Medien & Gesellschaft
Reflexionen - gestern bis heute
Beginnend in der Kindheit mit neun Jahren erzählt Autor Klaus K. T. Bitterauf in "Ich und das, was man so Demokratie nennt" die Erlebnisse während des Heranwachsens und das sich daraus entwickelnde Demokratieverständnis. Aufgewachsen im Dritten Reich erlebte er nach Kriegsende die Geburt der Bundesrepublik Deutschland, ebenso das Aufblühen im Schatten des Wirtschaftswunders und den Stilblüten unterschiedlichster Nuancen der Demokratisierung eines Staates, der sich aufmachte, Demokratie zu erlernen.
Mit dem Abstand des genauen, auf das Detail achtenden Beobachters nimmt der Autor die Geschehnisse in sich auf, sammelt die Fakten und führt diese in analytischer Betrachtung zu einem Bild zusammen.

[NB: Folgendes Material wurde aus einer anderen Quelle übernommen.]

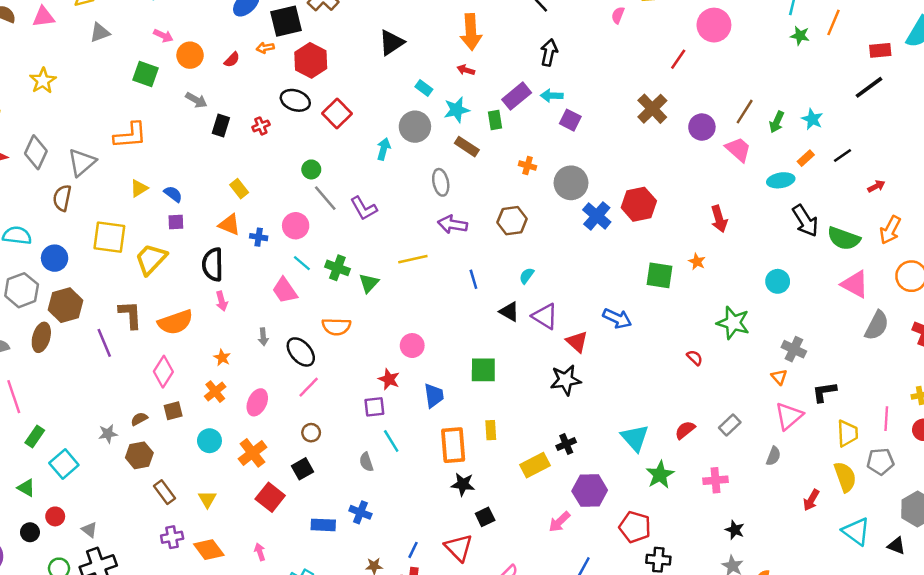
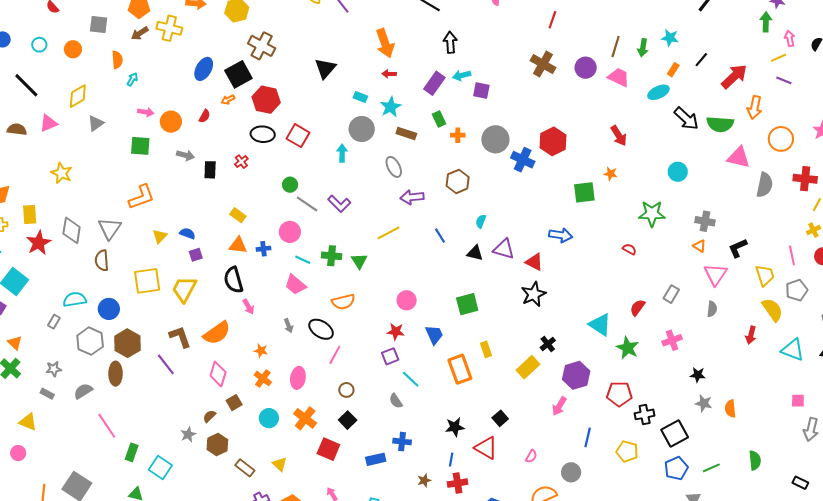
green rectangle: (495, 120) -> (439, 119), moved
red arrow: (876, 186) -> (734, 76), size x2.0
black star: (463, 484) -> (455, 427), moved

Mit Beispielen und leichtem Sarkasmus gewürzt: "Und wenn dann meine Volksvertreter, die doch nur ihrem Gewissen verantwortlich sein sollen, durch sogenannten Fraktionszwang genötigt werden, gegen meine Interessen zu handeln, dann hört für mich jedes Verständnis für solche Art von Demokratie auf. Zum Glück für die Volksvertreter sind der Bruch von Wahlversprechen und die Anstiftung dazu keine Straftatbestände", lässt er uns an seinen nachvollziehbaren Gedanken teilhaben.
In vielen Situationen wird punktgenau auch das allgemeine Gefühl reflektiert, wenn er davon spricht das "geringere Übel" in der Parteienlandschaft zu wählen, so teilt er im nächsten Satz mit, dass ihm bei der Wahl eines "Übels" unwohl ist. So denkt und fühlt mit Sicherheit nicht nur der Autor. "Neue Parteien", "Große Koalitionen", "Lobbyisten", "Die da Oben", "Privatisierungswahn", "Rauf mit den Steuern" - ein Auszug von Überschriften mit Themen anhaltender Aktualität.
Dass der Autor auch dem Fußball nahesteht, zeigt ein kleiner Exkurs, der indirekt nicht nur mit politischen Themen jongliert, sondern auch den deutschen Fußball kritisch ins Auge nimmt. Warum auch nicht? Ist doch Fußball den Deutschen scheinbar genau so wichtig wie das tägliche Essen. Wo sonst wird für so wenig volkswirtschaftlichen Nutzen einzelnen Personen exorbitante Vergütungen gezahlt bzw. wird der Handel von Menschen auch noch öffentlich betrieben?
Zusammenfassend betrachtet ist "Ich und das, was man so Demokratie nennt" nicht die Wiedergabe bereits gedruckter oder anderweitig veröffentlichter "Weisheiten". Es handelt sich vom Kern her zwar um die Reflexion eines persönlichen Meinungsbildes, dies jedoch unter Beachtung und analytischer Einbeziehung von für jedermann zugänglichen Informationen. Nicht einlullend, sondern vielmehr des Öfteren provozierend wird die Leserschaft angesprochen, sich zu identifizieren oder ein eigenes Bild zu schaffen.